In men under 65 with no known heart disease but with risk factors, i.e. LDL of 130 mg/dL or greater, the studies cited showed no difference in all cause mortality. For those men under 65 who had very high LDL levels, the evidence showed that these men might have a slight benefit from taking a statin, but nothing to write home about. Certainly nothing that would justify putting a third of the population on statins.
In women who are under 65 there is virtually no evidence that statins do squat. In fact, the report doesn’t even produce evidence that cholesterol lowering does anything for women. The report states that it bases its rationale for treatment of women on an extrapolation of data from men.
In men and women over 65 the studies cited show no evidence that cholesterol lowering brings about any significant decrease in risk for heart disease. (Remember the 34% of subjects, average age 66.9, in the control group of the PD study mentioned at the start of this post who were on statins. According to the papers cited in this full report, none of those subjects could expect a decreased risk for CHD by taking the statins, but based on this report’s false reporting of the conclusions of these papers, a third of these folks are on statins.)
Men of all ages with diagnosed heart disease were the only group that the studies used in this report show receive an actual benefit from taking statins. And even that is slight.
Women who have heart disease and who take statins have a reduced death rate from heart disease but no decrease in all-cause mortality.
So there you have it.
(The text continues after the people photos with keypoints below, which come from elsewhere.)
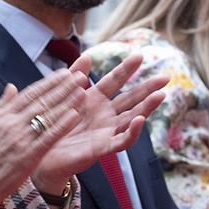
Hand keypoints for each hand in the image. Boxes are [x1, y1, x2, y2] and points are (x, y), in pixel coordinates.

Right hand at [0, 69, 84, 208]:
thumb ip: (1, 106)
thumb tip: (12, 86)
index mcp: (3, 116)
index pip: (30, 94)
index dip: (49, 82)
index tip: (64, 73)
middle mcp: (12, 123)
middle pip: (42, 101)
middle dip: (63, 87)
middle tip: (80, 75)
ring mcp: (21, 139)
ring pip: (48, 116)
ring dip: (67, 101)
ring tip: (82, 89)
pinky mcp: (28, 156)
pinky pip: (48, 137)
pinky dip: (62, 125)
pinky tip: (75, 115)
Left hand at [31, 54, 167, 194]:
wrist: (42, 154)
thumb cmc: (54, 125)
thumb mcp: (63, 97)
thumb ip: (73, 77)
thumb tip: (86, 55)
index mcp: (95, 100)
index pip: (114, 80)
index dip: (127, 68)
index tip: (139, 55)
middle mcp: (105, 114)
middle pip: (131, 98)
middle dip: (148, 88)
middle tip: (166, 77)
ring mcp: (106, 131)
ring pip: (132, 118)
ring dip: (146, 107)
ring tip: (160, 95)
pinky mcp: (102, 148)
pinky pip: (121, 140)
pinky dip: (132, 131)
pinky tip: (140, 120)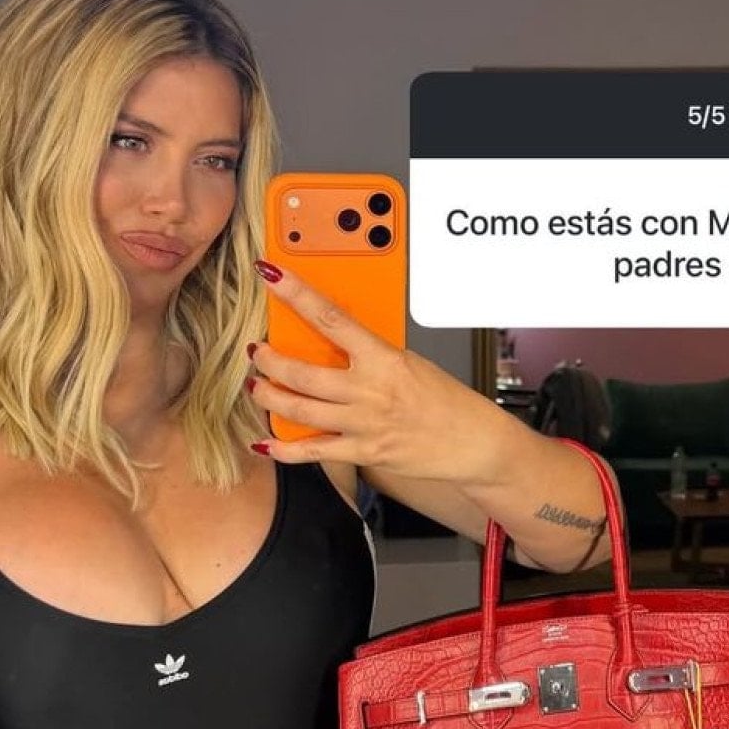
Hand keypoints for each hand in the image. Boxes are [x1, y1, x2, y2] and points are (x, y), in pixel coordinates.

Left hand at [248, 261, 508, 479]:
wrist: (471, 442)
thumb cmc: (446, 401)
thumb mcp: (409, 363)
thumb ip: (370, 355)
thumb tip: (334, 344)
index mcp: (383, 358)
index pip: (330, 318)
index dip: (296, 294)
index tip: (271, 276)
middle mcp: (369, 390)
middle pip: (301, 372)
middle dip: (270, 361)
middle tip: (258, 352)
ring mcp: (363, 424)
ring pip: (298, 409)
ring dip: (269, 397)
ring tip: (257, 387)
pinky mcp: (362, 452)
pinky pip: (312, 452)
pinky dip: (283, 450)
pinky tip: (264, 443)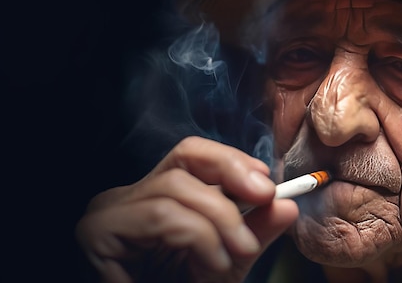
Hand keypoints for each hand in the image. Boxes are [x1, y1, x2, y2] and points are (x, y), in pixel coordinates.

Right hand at [75, 136, 298, 282]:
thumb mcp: (226, 262)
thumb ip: (253, 234)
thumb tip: (287, 206)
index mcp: (157, 198)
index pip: (194, 156)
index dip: (233, 161)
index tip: (267, 183)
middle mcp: (130, 197)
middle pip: (184, 155)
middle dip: (231, 172)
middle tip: (266, 197)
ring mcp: (109, 211)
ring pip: (176, 187)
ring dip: (220, 219)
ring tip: (236, 253)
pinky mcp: (98, 231)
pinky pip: (161, 215)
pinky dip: (198, 236)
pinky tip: (213, 263)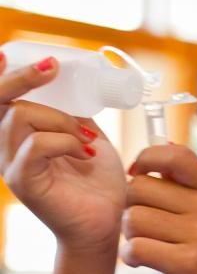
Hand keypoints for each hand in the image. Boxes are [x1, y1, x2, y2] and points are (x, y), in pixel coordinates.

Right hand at [0, 59, 125, 254]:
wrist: (109, 220)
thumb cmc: (97, 182)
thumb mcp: (86, 136)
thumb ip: (72, 114)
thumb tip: (72, 85)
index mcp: (20, 134)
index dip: (1, 75)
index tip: (6, 53)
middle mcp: (8, 147)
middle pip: (0, 101)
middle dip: (24, 78)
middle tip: (52, 69)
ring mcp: (12, 165)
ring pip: (20, 116)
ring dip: (61, 119)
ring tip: (87, 138)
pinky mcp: (24, 182)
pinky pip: (36, 146)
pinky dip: (66, 142)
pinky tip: (86, 153)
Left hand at [121, 145, 196, 273]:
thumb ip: (185, 187)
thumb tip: (151, 155)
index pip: (174, 155)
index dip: (146, 159)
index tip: (139, 175)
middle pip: (139, 189)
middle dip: (132, 207)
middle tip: (146, 227)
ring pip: (132, 219)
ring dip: (130, 235)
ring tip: (149, 246)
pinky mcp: (187, 264)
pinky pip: (134, 248)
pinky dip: (130, 257)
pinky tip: (142, 263)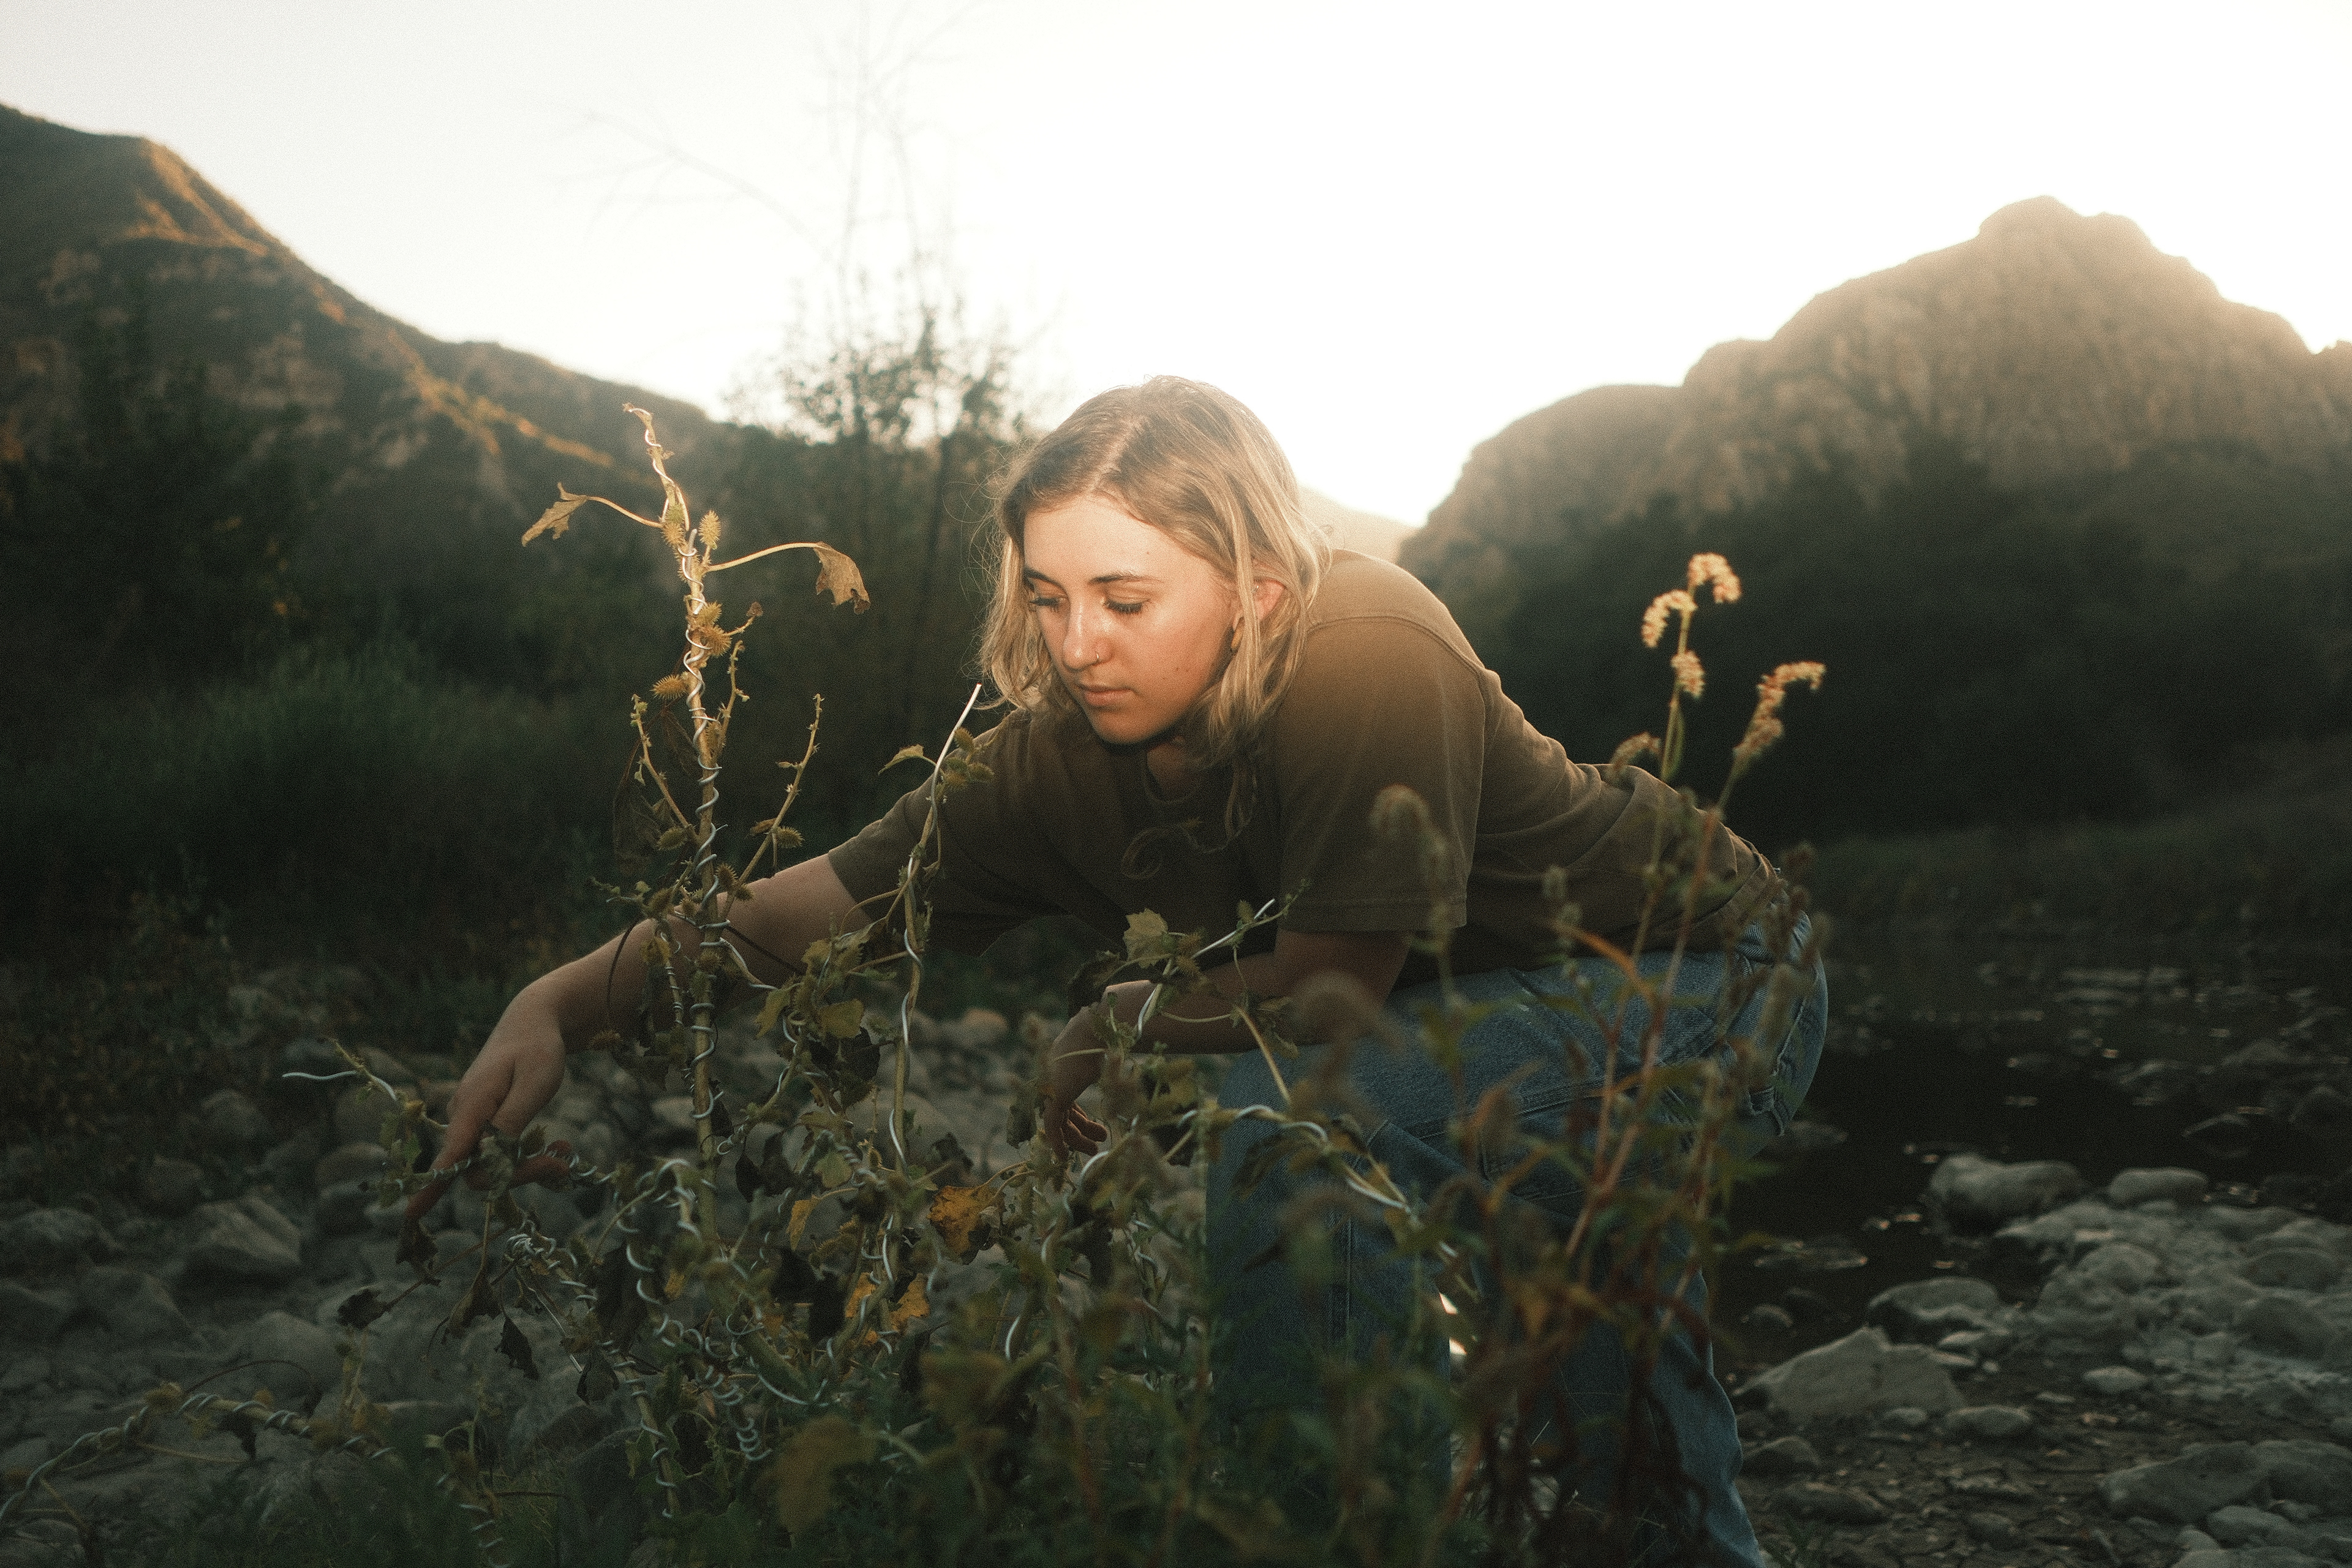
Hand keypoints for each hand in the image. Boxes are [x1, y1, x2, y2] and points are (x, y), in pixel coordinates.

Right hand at [404, 1009, 573, 1222]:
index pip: (448, 1156)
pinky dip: (526, 1154)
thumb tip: (488, 1161)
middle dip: (519, 1173)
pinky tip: (557, 1147)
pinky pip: (499, 1151)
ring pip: (492, 1162)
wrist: (532, 1021)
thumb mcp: (534, 1085)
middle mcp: (463, 1117)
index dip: (431, 1188)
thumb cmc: (537, 1049)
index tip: (410, 1216)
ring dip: (528, 1164)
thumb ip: (510, 1124)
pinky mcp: (483, 1122)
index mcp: (471, 1106)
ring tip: (565, 1151)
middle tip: (562, 1164)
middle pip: (479, 1168)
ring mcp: (472, 1120)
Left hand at [1042, 1005, 1108, 1156]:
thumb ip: (1103, 1063)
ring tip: (1095, 1151)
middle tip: (1098, 1144)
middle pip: (1065, 1113)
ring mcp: (1052, 1088)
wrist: (1094, 1033)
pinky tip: (1062, 1157)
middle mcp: (1055, 1080)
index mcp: (1064, 1071)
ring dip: (1076, 1140)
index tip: (1095, 1132)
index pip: (1068, 1102)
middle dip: (1081, 1131)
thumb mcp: (1103, 1056)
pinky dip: (1056, 1141)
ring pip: (1061, 1122)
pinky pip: (1051, 1125)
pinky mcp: (1052, 1096)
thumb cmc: (1104, 1040)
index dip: (1080, 1119)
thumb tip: (1118, 1061)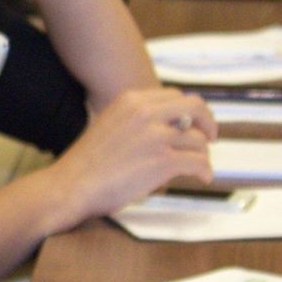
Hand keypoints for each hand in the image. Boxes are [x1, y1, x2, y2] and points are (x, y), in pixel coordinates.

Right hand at [48, 86, 215, 223]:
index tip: (194, 122)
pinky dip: (204, 171)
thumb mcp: (109, 124)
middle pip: (194, 107)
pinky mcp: (164, 161)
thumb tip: (167, 127)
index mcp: (131, 100)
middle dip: (207, 122)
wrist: (71, 185)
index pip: (174, 96)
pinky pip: (198, 162)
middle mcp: (146, 113)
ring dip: (202, 154)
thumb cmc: (86, 163)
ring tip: (198, 165)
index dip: (190, 110)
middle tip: (210, 136)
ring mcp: (156, 136)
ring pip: (199, 139)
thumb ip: (136, 120)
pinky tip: (203, 177)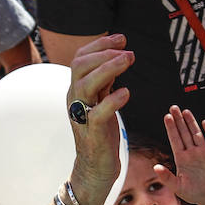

The giant report that, thanks to the executive summary, has driven most physicians in America to prescribe statins to practically everyone who walks through the door shows, when the data is examined, that statins are only really indicated in men who already have heart disease. They don’t do much for anyone else but put them at risk for a host of other problems while running health care costs through the roof for the rest of us.
Who could possibly benefit from this situation? How about the underwriters of the whole scheme: the drug companies and the ‘experts’ on their payroll.
We’ve got a situation where ‘experts’ paid by the drug companies write an executive summary about a report written by ‘experts’ paid by the drug companies, a report that misinterprets (purposefully?) the underlying data to make the case that the drugs made by the drug companies paying the ‘experts’ are under prescribed. Others jump on the bandwagon, making pronouncements, based on this faulty reporting, that almost everyone should be taking these drugs made by the drug companies that underwrote the entire enterprise. One buffoon, cloaked in all the trappings of academia, even made the comment that since statins are so wonderful perhaps they should be added to the drinking water. As a consequence, we’re paying billions of dollars for drugs that don’t particularly work and that cause a number of pretty bad side effects to prevent a disease that can be prevented by fairly simple lifestyle changes. Pitiful.
Is it any wonder that Dr. Weissberg got his panties in a wad when he thought a study might persuade people not to take statins. Based on what you know now, go back and read his comments to the BBC. And get mad.